**WHAT IS REQUIRED**
Transcribe the following records exactly, images excluded.

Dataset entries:
# # # #

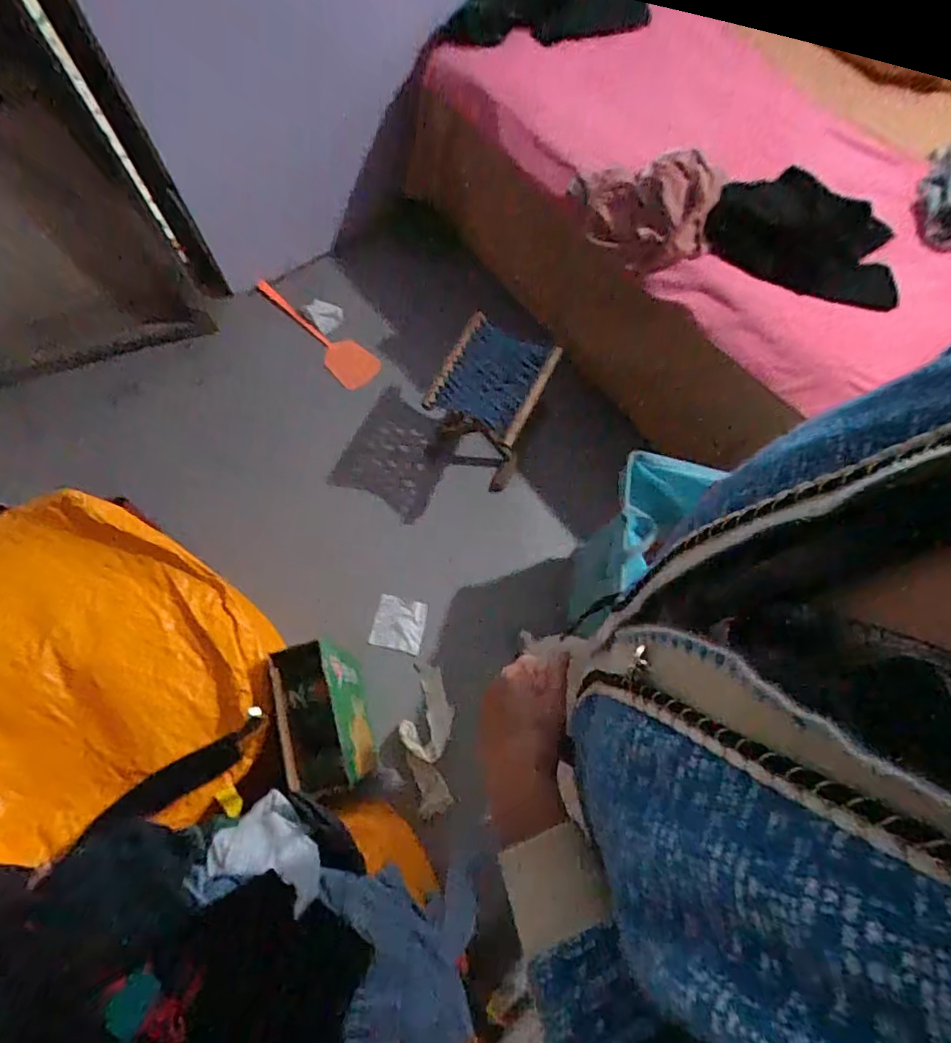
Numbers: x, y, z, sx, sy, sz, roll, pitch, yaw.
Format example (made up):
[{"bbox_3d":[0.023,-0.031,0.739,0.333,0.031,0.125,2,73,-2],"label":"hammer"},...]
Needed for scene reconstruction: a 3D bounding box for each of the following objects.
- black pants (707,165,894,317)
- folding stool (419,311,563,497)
[{"bbox_3d":[0.683,-0.586,1.142,0.393,0.116,0.228,21,73,7],"label":"black pants"},{"bbox_3d":[0.034,-0.303,1.451,0.249,0.363,0.241,28,74,9],"label":"folding stool"}]

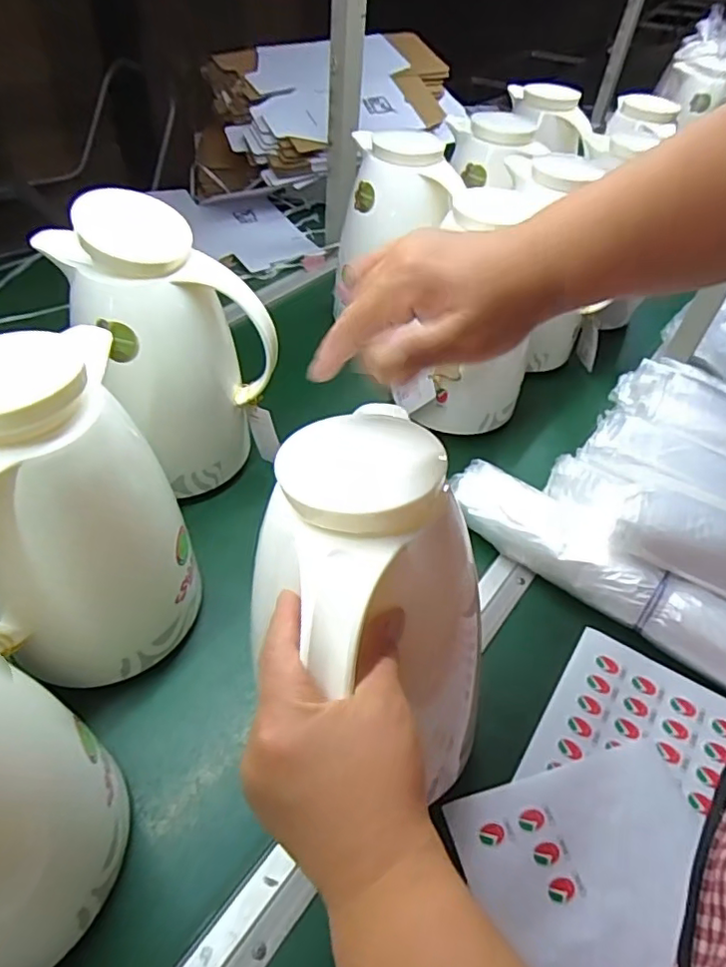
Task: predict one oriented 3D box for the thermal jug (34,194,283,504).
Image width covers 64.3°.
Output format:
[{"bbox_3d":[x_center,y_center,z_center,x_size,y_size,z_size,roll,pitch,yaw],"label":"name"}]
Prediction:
[{"bbox_3d":[-0.179,-0.120,0.557,0.146,0.272,0.121,-26,54,-26],"label":"thermal jug"}]

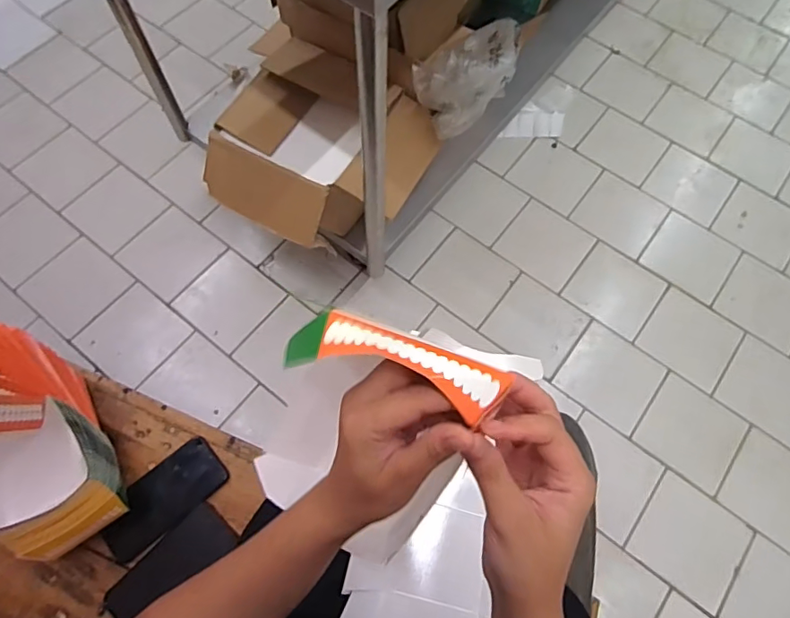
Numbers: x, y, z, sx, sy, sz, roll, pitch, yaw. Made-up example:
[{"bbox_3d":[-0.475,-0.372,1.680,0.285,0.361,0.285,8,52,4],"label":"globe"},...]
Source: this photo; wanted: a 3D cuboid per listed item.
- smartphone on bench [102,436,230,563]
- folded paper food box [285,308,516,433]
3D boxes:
[{"bbox_3d":[-0.292,0.240,0.662,0.160,0.013,0.078,-43,66,-11],"label":"smartphone on bench"},{"bbox_3d":[0.002,0.026,0.273,0.113,0.018,0.036,17,67,9],"label":"folded paper food box"}]

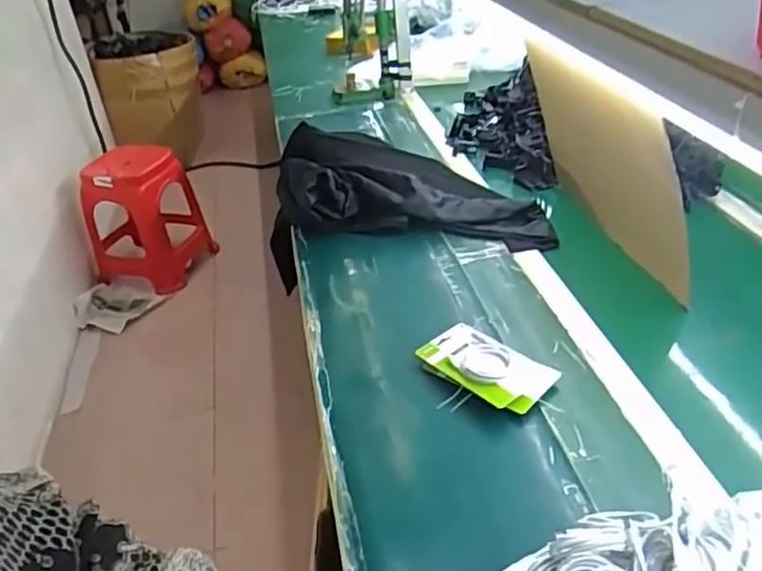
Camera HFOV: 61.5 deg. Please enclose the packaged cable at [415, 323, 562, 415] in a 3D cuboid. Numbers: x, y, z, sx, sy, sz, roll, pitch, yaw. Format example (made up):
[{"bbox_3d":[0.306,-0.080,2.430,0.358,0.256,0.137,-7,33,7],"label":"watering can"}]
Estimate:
[{"bbox_3d":[0.148,0.120,0.937,0.192,0.043,0.107,25,45,38],"label":"packaged cable"}]

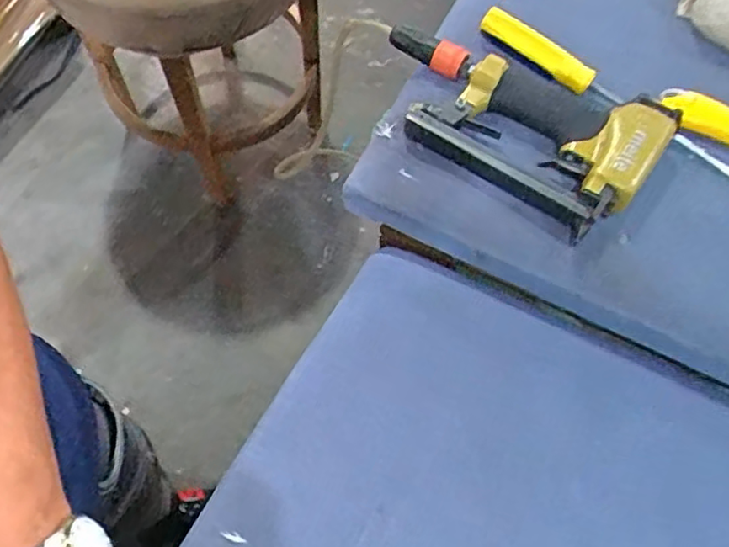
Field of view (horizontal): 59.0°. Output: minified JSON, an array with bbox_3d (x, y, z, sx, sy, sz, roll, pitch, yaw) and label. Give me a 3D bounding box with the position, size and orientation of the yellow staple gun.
[{"bbox_3d":[0.122,-0.138,0.541,0.244,0.051,0.120,36,70,13],"label":"yellow staple gun"}]

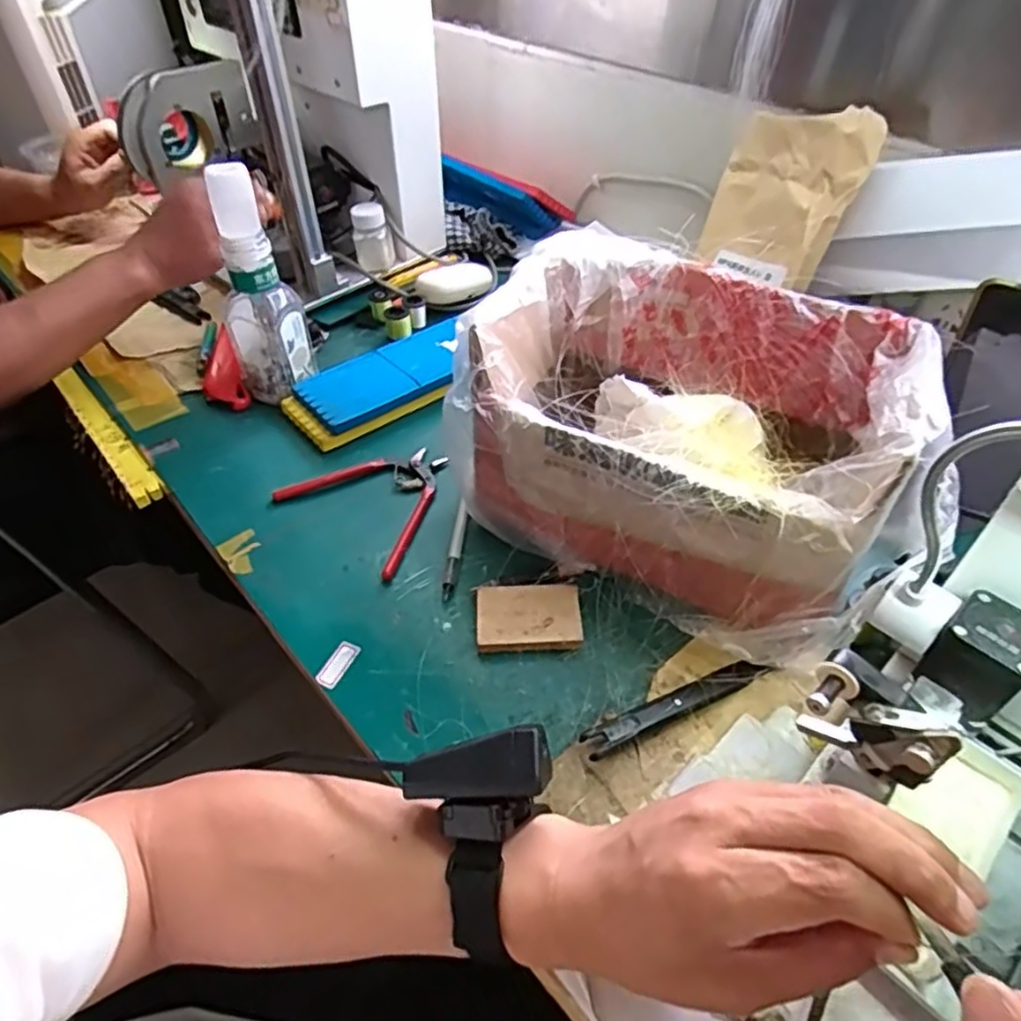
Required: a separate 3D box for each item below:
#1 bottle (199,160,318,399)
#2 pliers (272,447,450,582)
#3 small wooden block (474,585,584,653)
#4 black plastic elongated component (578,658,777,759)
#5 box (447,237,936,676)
[{"bbox_3d":[-0.224,-0.195,0.598,0.069,0.190,0.055,-15,48,-14],"label":"bottle"},{"bbox_3d":[-0.106,-0.016,0.565,0.128,0.011,0.124,28,53,25],"label":"pliers"},{"bbox_3d":[0.012,0.076,0.480,0.072,0.013,0.052,-2,46,-1],"label":"small wooden block"},{"bbox_3d":[0.107,0.125,0.437,0.132,0.014,0.017,-19,49,-17],"label":"black plastic elongated component"},{"bbox_3d":[0.120,-0.051,0.489,0.268,0.167,0.202,24,51,21],"label":"box"}]

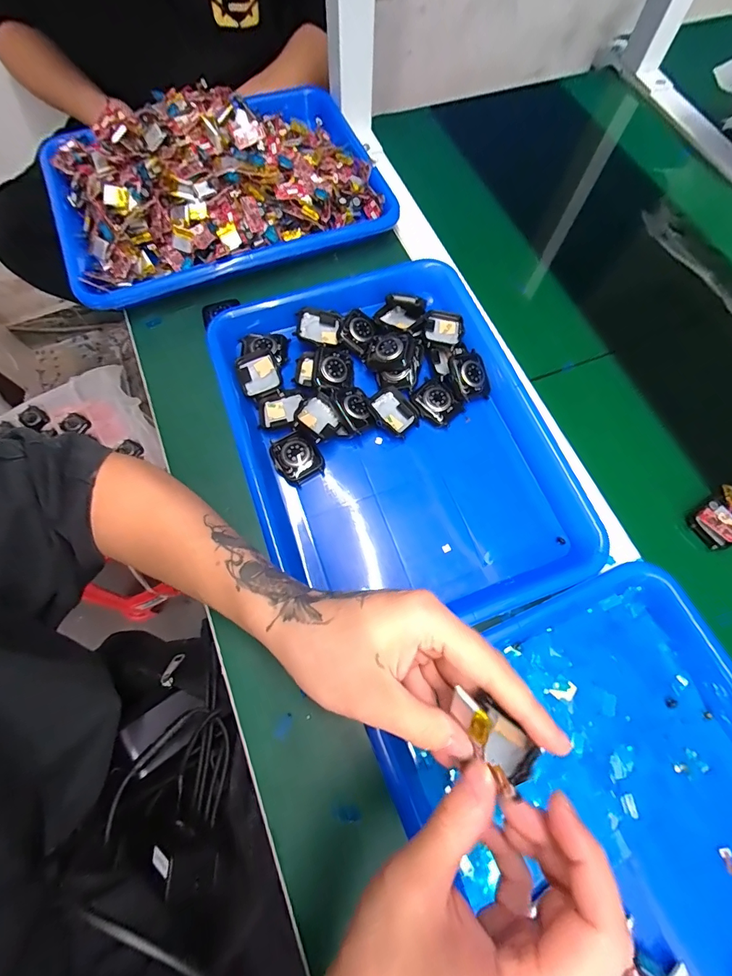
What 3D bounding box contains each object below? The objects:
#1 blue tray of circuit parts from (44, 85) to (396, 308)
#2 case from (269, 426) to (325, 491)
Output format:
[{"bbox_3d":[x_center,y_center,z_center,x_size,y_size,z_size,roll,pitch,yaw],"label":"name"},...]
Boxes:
[{"bbox_3d":[-0.162,-0.329,0.439,0.341,0.076,0.240,-21,72,-8],"label":"blue tray of circuit parts"},{"bbox_3d":[-0.060,-0.027,0.349,0.038,0.014,0.046,-28,74,-10],"label":"case"}]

# # # #

**WRITTEN REPLY**
Numbers: x, y, z, sx, sy, sz, roll, pitch, yaw.
Format example (made up):
[{"bbox_3d":[0.023,-0.031,0.739,0.333,0.031,0.125,2,73,-2],"label":"hammer"},...]
Needed for scene reconstruction: a 3D bounding box for each of the following objects.
- black pants (707,165,894,317)
- folding stool (419,311,563,497)
[{"bbox_3d":[0.683,-0.586,1.142,0.393,0.116,0.228,21,73,7],"label":"black pants"},{"bbox_3d":[0.034,-0.303,1.451,0.249,0.363,0.241,28,74,9],"label":"folding stool"}]

Task: predict one oriented 3D box for the thermal jug (34,194,283,504).
Image width covers 64.3°.
Output format:
[{"bbox_3d":[x_center,y_center,z_center,x_size,y_size,z_size,roll,pitch,yaw],"label":"name"}]
Prediction:
[{"bbox_3d":[-0.179,-0.120,0.557,0.146,0.272,0.121,-26,54,-26],"label":"thermal jug"}]

Numbers: x, y, z, sx, sy, sz, roll, pitch, yaw. Made-up example:
[{"bbox_3d":[-0.475,-0.372,1.680,0.285,0.361,0.285,8,52,4],"label":"globe"},...]
Source: this photo; wanted: a 3D cuboid per listed item.
- smartphone on bench [102,436,230,563]
- folded paper food box [285,308,516,433]
3D boxes:
[{"bbox_3d":[-0.292,0.240,0.662,0.160,0.013,0.078,-43,66,-11],"label":"smartphone on bench"},{"bbox_3d":[0.002,0.026,0.273,0.113,0.018,0.036,17,67,9],"label":"folded paper food box"}]

Camera HFOV: 61.5 deg. Please enclose the packaged cable at [415, 323, 562, 415] in a 3D cuboid. Numbers: x, y, z, sx, sy, sz, roll, pitch, yaw. Format example (made up):
[{"bbox_3d":[0.306,-0.080,2.430,0.358,0.256,0.137,-7,33,7],"label":"watering can"}]
Estimate:
[{"bbox_3d":[0.148,0.120,0.937,0.192,0.043,0.107,25,45,38],"label":"packaged cable"}]

Field of view (horizontal): 59.0°. Output: minified JSON, an array with bbox_3d (x, y, z, sx, sy, sz, roll, pitch, yaw) and label. Give me a 3D bounding box with the position, size and orientation of the yellow staple gun.
[{"bbox_3d":[0.122,-0.138,0.541,0.244,0.051,0.120,36,70,13],"label":"yellow staple gun"}]

Required: a separate 3D box for each item below:
#1 bottle (199,160,318,399)
#2 pliers (272,447,450,582)
#3 small wooden block (474,585,584,653)
#4 black plastic elongated component (578,658,777,759)
#5 box (447,237,936,676)
[{"bbox_3d":[-0.224,-0.195,0.598,0.069,0.190,0.055,-15,48,-14],"label":"bottle"},{"bbox_3d":[-0.106,-0.016,0.565,0.128,0.011,0.124,28,53,25],"label":"pliers"},{"bbox_3d":[0.012,0.076,0.480,0.072,0.013,0.052,-2,46,-1],"label":"small wooden block"},{"bbox_3d":[0.107,0.125,0.437,0.132,0.014,0.017,-19,49,-17],"label":"black plastic elongated component"},{"bbox_3d":[0.120,-0.051,0.489,0.268,0.167,0.202,24,51,21],"label":"box"}]

What 3D bounding box contains each object below? The objects:
#1 blue tray of circuit parts from (44, 85) to (396, 308)
#2 case from (269, 426) to (325, 491)
Output format:
[{"bbox_3d":[x_center,y_center,z_center,x_size,y_size,z_size,roll,pitch,yaw],"label":"name"},...]
Boxes:
[{"bbox_3d":[-0.162,-0.329,0.439,0.341,0.076,0.240,-21,72,-8],"label":"blue tray of circuit parts"},{"bbox_3d":[-0.060,-0.027,0.349,0.038,0.014,0.046,-28,74,-10],"label":"case"}]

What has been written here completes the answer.